After you have the hsqldb server running, build and run this application. To build, run this command:

  • mvn clean package

The build creates an executable jar so just start it up with this command line:

  • java -jar target/crowdstreetexercise-0.0.1-SNAPSHOT.jar com.newey.crowdstreetexercise.CrowdstreetexerciseApplication

Enjoy...

Architecture notes

I chose to do this assignment in Spring Boot partly because Spring handles much of the load with respect to error handling. The classes of errors that can occur are mainly these:

  • Validation
  • Network
  • Bugs in the code

Validation While Spring can validate all types of incoming parameters, I chose to only have it validate simple types like Integer. I chose to do it that way because I didn't want to take the time to set up Jackson to marshall all incoming parameters. So for the JSON objects, I'm doing the validation by parsing the incoming String myself into a Java object. If the String doesn't parse, it is invalid JSON.

Network I would check the HTTP status of the third-party call if the code were actually making the call (the directions said to not make the call, just stub it out).
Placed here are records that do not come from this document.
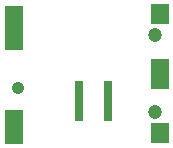
<source format=gts>
%TF.GenerationSoftware,KiCad,Pcbnew,7.0.7*%
%TF.CreationDate,2023-11-04T12:16:01+01:00*%
%TF.ProjectId,amoeba-ulp,616d6f65-6261-42d7-956c-702e6b696361,rev?*%
%TF.SameCoordinates,Original*%
%TF.FileFunction,Soldermask,Top*%
%TF.FilePolarity,Negative*%
%FSLAX46Y46*%
G04 Gerber Fmt 4.6, Leading zero omitted, Abs format (unit mm)*
G04 Created by KiCad (PCBNEW 7.0.7) date 2023-11-04 12:16:01*
%MOMM*%
%LPD*%
G01*
G04 APERTURE LIST*
%ADD10R,1.600000X1.800000*%
%ADD11R,1.600000X2.600000*%
%ADD12R,1.600000X3.000000*%
%ADD13R,1.600000X3.800000*%
%ADD14R,0.700000X3.400000*%
%ADD15C,1.200000*%
%ADD16C,1.050000*%
G04 APERTURE END LIST*
D10*
%TO.C,ULP1*%
X113300000Y-111425000D03*
D11*
X113300000Y-106400000D03*
D10*
X113300000Y-101375000D03*
D12*
X100900000Y-110900000D03*
D13*
X100900000Y-102500000D03*
D14*
X108900000Y-108700000D03*
X106450000Y-108700000D03*
D15*
X112900000Y-109660000D03*
X112900000Y-103140000D03*
D16*
X101300000Y-107600000D03*
%TD*%
M02*

</source>
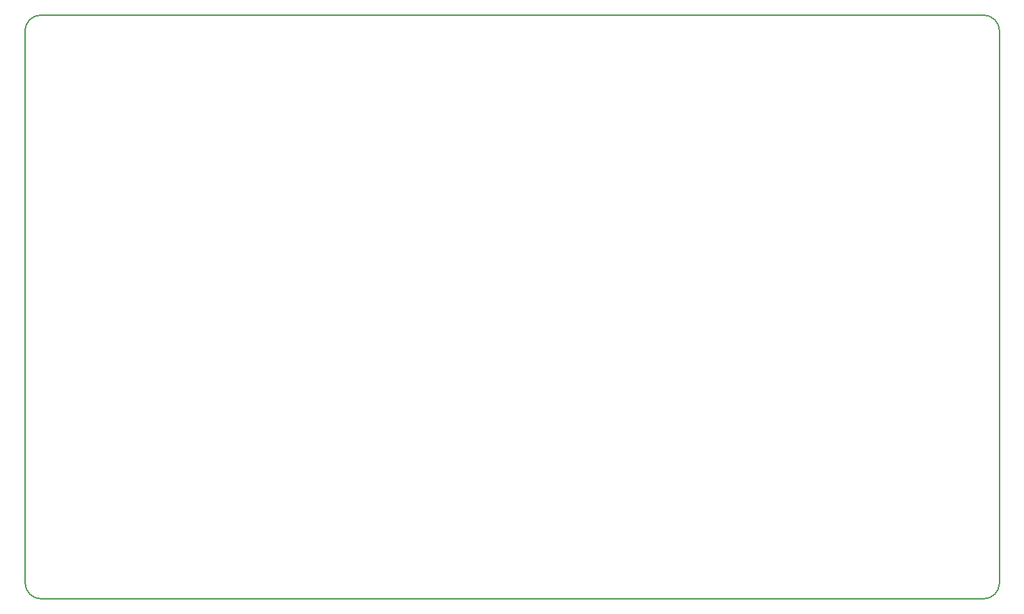
<source format=gbp>
%FSLAX23Y23*%
%MOIN*%
G70*
G01*
G75*
G04 Layer_Color=128*
%ADD10C,0.008*%
%ADD11C,0.020*%
%ADD12C,0.010*%
%ADD13C,0.030*%
%ADD14R,0.048X0.048*%
%ADD15R,0.048X0.048*%
%ADD16R,0.071X0.048*%
%ADD17R,0.048X0.071*%
%ADD18R,0.087X0.024*%
%ADD19R,0.038X0.012*%
%ADD20R,0.012X0.038*%
%ADD21R,0.173X0.173*%
%ADD22R,0.060X0.020*%
%ADD23R,0.020X0.060*%
%ADD24R,0.022X0.048*%
%ADD25R,0.016X0.060*%
%ADD26R,0.150X0.082*%
%ADD27R,0.350X0.450*%
%ADD28R,0.083X0.052*%
%ADD29R,0.040X0.044*%
%ADD30R,0.044X0.040*%
%ADD31R,0.024X0.087*%
%ADD32R,0.046X0.021*%
%ADD33R,0.178X0.052*%
%ADD34R,0.154X0.071*%
%ADD35R,0.052X0.178*%
%ADD36R,0.071X0.154*%
%ADD37R,0.056X0.119*%
%ADD38R,0.043X0.042*%
%ADD39R,0.042X0.043*%
%ADD40R,0.060X0.079*%
%ADD41R,0.119X0.056*%
%ADD42R,0.079X0.048*%
%ADD43C,0.040*%
%ADD44C,0.012*%
%ADD45C,0.015*%
%ADD46C,0.006*%
%ADD47O,0.060X0.120*%
%ADD48C,0.054*%
%ADD49C,0.137*%
%ADD50C,0.060*%
%ADD51O,0.102X0.295*%
%ADD52O,0.181X0.059*%
%ADD53O,0.063X0.189*%
%ADD54C,0.066*%
%ADD55C,0.135*%
%ADD56P,0.065X8X22.5*%
%ADD57C,0.230*%
%ADD58C,0.056*%
%ADD59C,0.030*%
%ADD60C,0.040*%
%ADD61C,0.000*%
%ADD62C,0.004*%
%ADD63C,0.005*%
%ADD64R,0.006X0.012*%
%ADD65R,0.006X0.012*%
%ADD66R,0.012X0.012*%
%ADD67R,0.008X0.008*%
%ADD68R,0.098X0.056*%
%ADD69R,0.056X0.056*%
%ADD70R,0.056X0.056*%
%ADD71R,0.079X0.056*%
%ADD72R,0.056X0.079*%
%ADD73R,0.095X0.032*%
%ADD74R,0.046X0.020*%
%ADD75R,0.020X0.046*%
%ADD76R,0.181X0.181*%
%ADD77R,0.068X0.028*%
%ADD78R,0.028X0.068*%
%ADD79R,0.030X0.056*%
%ADD80R,0.024X0.068*%
%ADD81R,0.158X0.090*%
%ADD82R,0.358X0.458*%
%ADD83R,0.091X0.060*%
%ADD84R,0.048X0.052*%
%ADD85R,0.052X0.048*%
%ADD86R,0.032X0.095*%
%ADD87R,0.054X0.029*%
%ADD88R,0.186X0.060*%
%ADD89R,0.162X0.079*%
%ADD90R,0.060X0.186*%
%ADD91R,0.079X0.162*%
%ADD92R,0.064X0.127*%
%ADD93R,0.051X0.050*%
%ADD94R,0.050X0.051*%
%ADD95R,0.068X0.087*%
%ADD96R,0.127X0.064*%
%ADD97R,0.087X0.056*%
%ADD98O,0.068X0.128*%
%ADD99C,0.062*%
%ADD100C,0.144*%
%ADD101C,0.068*%
%ADD102O,0.110X0.303*%
%ADD103O,0.189X0.067*%
%ADD104O,0.071X0.197*%
%ADD105C,0.074*%
%ADD106C,0.143*%
%ADD107P,0.074X8X22.5*%
%ADD108C,0.238*%
%ADD109C,0.064*%
%ADD110C,0.038*%
D46*
X79Y2953D02*
G03*
X0Y2875I-1J-79D01*
G01*
X4922D02*
G03*
X4843Y2953I-79J-1D01*
G01*
Y0D02*
G03*
X4922Y79I0J79D01*
G01*
X0D02*
G03*
X79Y0I79J0D01*
G01*
Y2953D02*
X4843D01*
X4922Y79D02*
Y2875D01*
X79Y0D02*
X4843D01*
X0Y79D02*
Y2875D01*
M02*

</source>
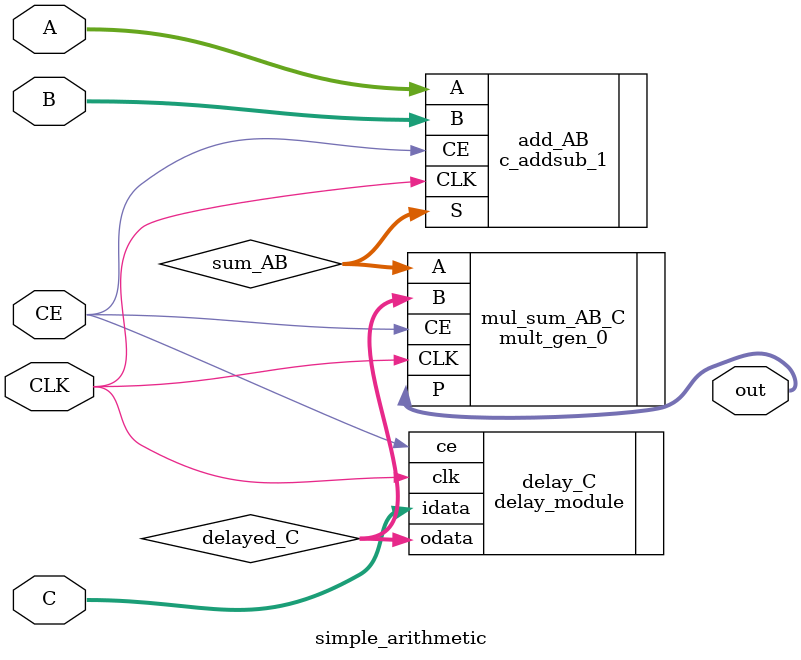
<source format=v>
`timescale 1ns / 1ps


module simple_arithmetic(
    input CE,
    input CLK,
    input signed [9:0]A,
    input signed [9:0]B,
    input signed [9:0]C,
    output signed [20:0]out
);

wire signed [10:0]sum_AB;
wire signed [9:0]delayed_C;

//LATENCY 2
c_addsub_1 add_AB (
    .CE(CE),
    .CLK(CLK),
    .A(A),
    .B(B),
    .S(sum_AB)
);

delay_module #(.N(10), .DELAY(2)) delay_C(
    .clk(CLK),
    .ce(CE),
    .idata(C),
    .odata(delayed_C)
);

mult_gen_0 mul_sum_AB_C (
    .CLK(CLK),
    .CE(CE),
    .A(sum_AB),
    .B(delayed_C),
    .P(out)
);
            
endmodule

</source>
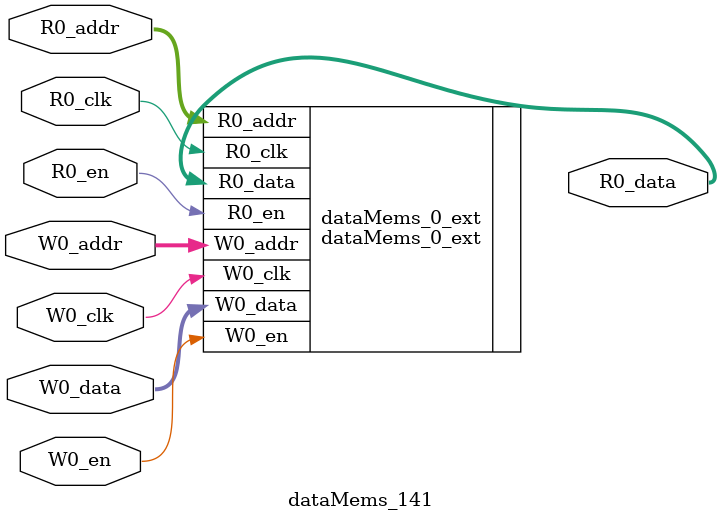
<source format=sv>
`ifndef RANDOMIZE
  `ifdef RANDOMIZE_REG_INIT
    `define RANDOMIZE
  `endif // RANDOMIZE_REG_INIT
`endif // not def RANDOMIZE
`ifndef RANDOMIZE
  `ifdef RANDOMIZE_MEM_INIT
    `define RANDOMIZE
  `endif // RANDOMIZE_MEM_INIT
`endif // not def RANDOMIZE

`ifndef RANDOM
  `define RANDOM $random
`endif // not def RANDOM

// Users can define 'PRINTF_COND' to add an extra gate to prints.
`ifndef PRINTF_COND_
  `ifdef PRINTF_COND
    `define PRINTF_COND_ (`PRINTF_COND)
  `else  // PRINTF_COND
    `define PRINTF_COND_ 1
  `endif // PRINTF_COND
`endif // not def PRINTF_COND_

// Users can define 'ASSERT_VERBOSE_COND' to add an extra gate to assert error printing.
`ifndef ASSERT_VERBOSE_COND_
  `ifdef ASSERT_VERBOSE_COND
    `define ASSERT_VERBOSE_COND_ (`ASSERT_VERBOSE_COND)
  `else  // ASSERT_VERBOSE_COND
    `define ASSERT_VERBOSE_COND_ 1
  `endif // ASSERT_VERBOSE_COND
`endif // not def ASSERT_VERBOSE_COND_

// Users can define 'STOP_COND' to add an extra gate to stop conditions.
`ifndef STOP_COND_
  `ifdef STOP_COND
    `define STOP_COND_ (`STOP_COND)
  `else  // STOP_COND
    `define STOP_COND_ 1
  `endif // STOP_COND
`endif // not def STOP_COND_

// Users can define INIT_RANDOM as general code that gets injected into the
// initializer block for modules with registers.
`ifndef INIT_RANDOM
  `define INIT_RANDOM
`endif // not def INIT_RANDOM

// If using random initialization, you can also define RANDOMIZE_DELAY to
// customize the delay used, otherwise 0.002 is used.
`ifndef RANDOMIZE_DELAY
  `define RANDOMIZE_DELAY 0.002
`endif // not def RANDOMIZE_DELAY

// Define INIT_RANDOM_PROLOG_ for use in our modules below.
`ifndef INIT_RANDOM_PROLOG_
  `ifdef RANDOMIZE
    `ifdef VERILATOR
      `define INIT_RANDOM_PROLOG_ `INIT_RANDOM
    `else  // VERILATOR
      `define INIT_RANDOM_PROLOG_ `INIT_RANDOM #`RANDOMIZE_DELAY begin end
    `endif // VERILATOR
  `else  // RANDOMIZE
    `define INIT_RANDOM_PROLOG_
  `endif // RANDOMIZE
`endif // not def INIT_RANDOM_PROLOG_

// Include register initializers in init blocks unless synthesis is set
`ifndef SYNTHESIS
  `ifndef ENABLE_INITIAL_REG_
    `define ENABLE_INITIAL_REG_
  `endif // not def ENABLE_INITIAL_REG_
`endif // not def SYNTHESIS

// Include rmemory initializers in init blocks unless synthesis is set
`ifndef SYNTHESIS
  `ifndef ENABLE_INITIAL_MEM_
    `define ENABLE_INITIAL_MEM_
  `endif // not def ENABLE_INITIAL_MEM_
`endif // not def SYNTHESIS

module dataMems_141(	// @[generators/ara/src/main/scala/UnsafeAXI4ToTL.scala:365:62]
  input  [4:0]  R0_addr,
  input         R0_en,
  input         R0_clk,
  output [66:0] R0_data,
  input  [4:0]  W0_addr,
  input         W0_en,
  input         W0_clk,
  input  [66:0] W0_data
);

  dataMems_0_ext dataMems_0_ext (	// @[generators/ara/src/main/scala/UnsafeAXI4ToTL.scala:365:62]
    .R0_addr (R0_addr),
    .R0_en   (R0_en),
    .R0_clk  (R0_clk),
    .R0_data (R0_data),
    .W0_addr (W0_addr),
    .W0_en   (W0_en),
    .W0_clk  (W0_clk),
    .W0_data (W0_data)
  );
endmodule


</source>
However, if some network problem occurred that I wasn't handling, an exception would be thrown and Spring would return a 400 HTTP error code. So callers will always know if an error occurred.

Bugs Once again, if a bug in the code causes an error, it will usually manifest in an exception which, as stated above, will cause Spring to return an HTTP error code.

In the interest of time, I have simplified my approach and not implemented some things that I normally would (service classes in particular).